Let $\overline X = (X_1+\cdots+X_n)/n.$ This is the sample mean, and can easily be shown to have expected value $\mu$ and variance $\sigma^2/n.$

\begin{align} \text{The } {\bf\text{errors}} \text{ are } \varepsilon_i & = X_i-\mu. \\[4pt] \text{The } {\bf\text{residuals}} \text{ are } \widehat{\varepsilon\,}_i & = X_i - \overline X. \end{align}

The errors are uncorrelated.

The residuals are forced to satisfy the linear constraint $\widehat{\varepsilon\,}_1+\cdots+\widehat{\varepsilon\,}_n = 0,$ so they are negatively correlated.

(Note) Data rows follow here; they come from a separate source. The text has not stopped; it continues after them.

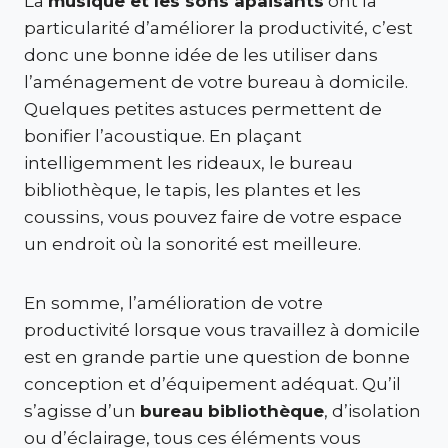
La
musique et les sons apaisants
ont la
particularité d’améliorer la productivité, c’est
donc une bonne idée de les utiliser dans
l’aménagement de votre bureau à domicile.
Quelques petites astuces permettent de
bonifier l’acoustique. En plaçant
intelligemment les rideaux, le bureau
bibliothèque, le tapis, les plantes et les
coussins, vous pouvez faire de votre espace
un endroit où la sonorité est meilleure.
En somme, l’amélioration de votre
productivité lorsque vous travaillez à domicile
est en grande partie une question de bonne
conception et d’équipement adéquat. Qu’il
s’agisse d’un
bureau bibliothèque
, d’isolation
ou d’éclairage, tous ces éléments vous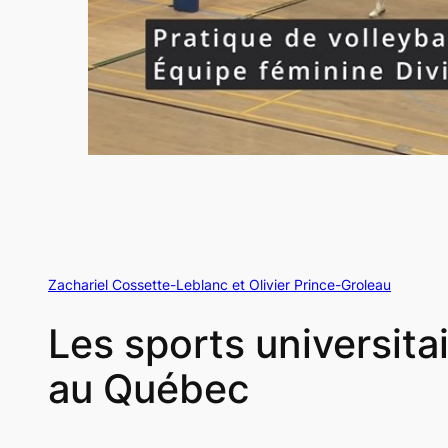
Zachariel Cossette-Leblanc et Olivier Prince-Groleau
Les sports universit
au Québec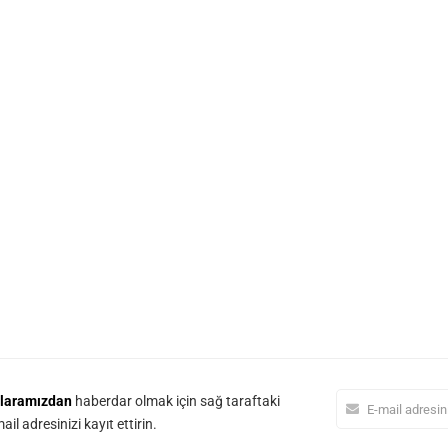
laramızdan
haberdar olmak için sağ taraftaki
il adresinizi kayıt ettirin.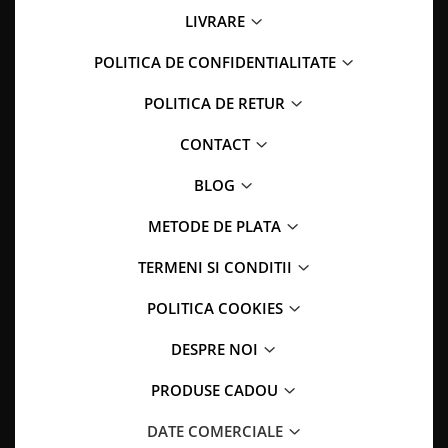
LIVRARE
POLITICA DE CONFIDENTIALITATE
POLITICA DE RETUR
CONTACT
BLOG
METODE DE PLATA
TERMENI SI CONDITII
POLITICA COOKIES
DESPRE NOI
PRODUSE CADOU
DATE COMERCIALE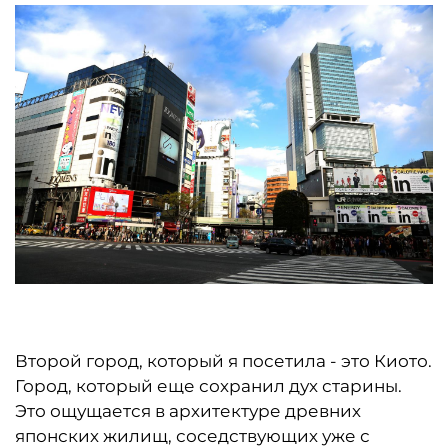
Второй город, который я посетила - это Киото.
Город, который еще сохранил дух старины.
Это ощущается в архитектуре древних
японских жилищ, соседствующих уже с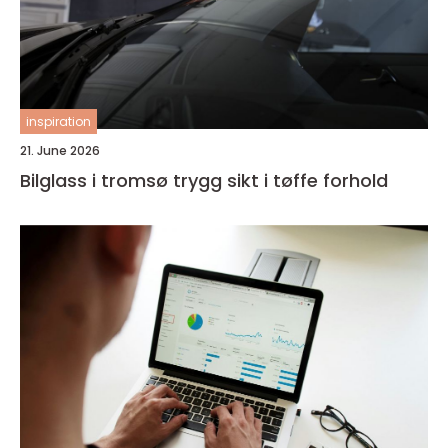
inspiration
21. June 2026
Bilglass i tromsø trygg sikt i tøffe forhold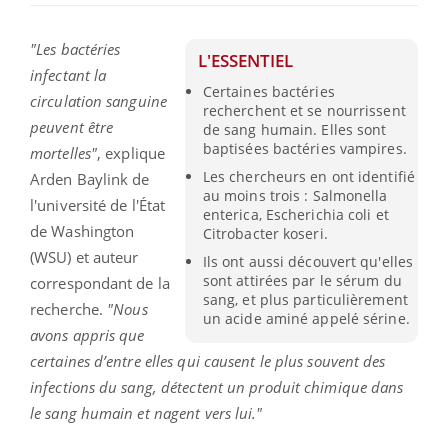
"Les bactéries
L'ESSENTIEL
infectant la
Certaines bactéries
circulation sanguine
recherchent et se nourrissent
peuvent être
de sang humain. Elles sont
baptisées bactéries vampires.
mortelles"
, explique
Les chercheurs en ont identifié
Arden Baylink de
au moins trois : Salmonella
l'université de l'État
enterica, Escherichia coli et
de Washington
Citrobacter koseri.
(WSU) et auteur
Ils ont aussi découvert qu'elles
sont attirées par le sérum du
correspondant de la
sang, et plus particulièrement
recherche.
"Nous
un acide aminé appelé sérine.
avons appris que
certaines d’entre elles qui causent le plus souvent des
infections du sang, détectent un produit chimique dans
le sang humain et nagent vers lui."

The residuals are observable estimates of the unobservable errors, when one can observe the data $X_1,\ldots,X_n$ but not the population parameters $\mu$ and $\sigma.$

Now consider $Y_i = \alpha+\beta_1 x_{1,i} + \cdots + \beta_p x_{p,i} + \varepsilon_i$ for $i=1,\ldots,n,$ where $\varepsilon_1,\ldots,\varepsilon_n$ are uncorrelated and each has expected value $0$ and variance $\sigma^2<+\infty,$ and $p\ll n.$

Let $\widehat\alpha, \widehat\beta_1,\ldots,\widehat\beta_p$ be the least-squares estimates of $\alpha, \beta_1,\ldots,\beta_p.$

\begin{align} \text{The } {\bf\text{errors}} \text{ are } \varepsilon_i & = Y_i - \big( \alpha+\beta_1 x_{1,i} + \cdots + \beta_p x_{p,i} \big). \\[4pt] \text{The } {\bf\text{residuals}} \text{ are } \widehat{\varepsilon\,}_i & = Y_i - \widehat Y_i = Y_i - \big( \widehat\alpha+\widehat\beta_1 x_{1,i} + \cdots + \widehat\beta_p x_{p,i} \big). \end{align}

The errors are uncorrelated.

The residuals are correlated in a way that depends on the $x\text{s}.$ They are forced to satisfy the $p+1$ linear constraints $\widehat{\varepsilon\,}_1+\cdots+\widehat{\varepsilon\,}_n = 0,$ and $\widehat{\varepsilon\,}_1 x_{j,1}+\cdots+\widehat{\varepsilon\,}_n x_{j,n} = 0,$ for $j=1,\ldots,p.$

And again, the residuals are observable estimates of unobservable errors.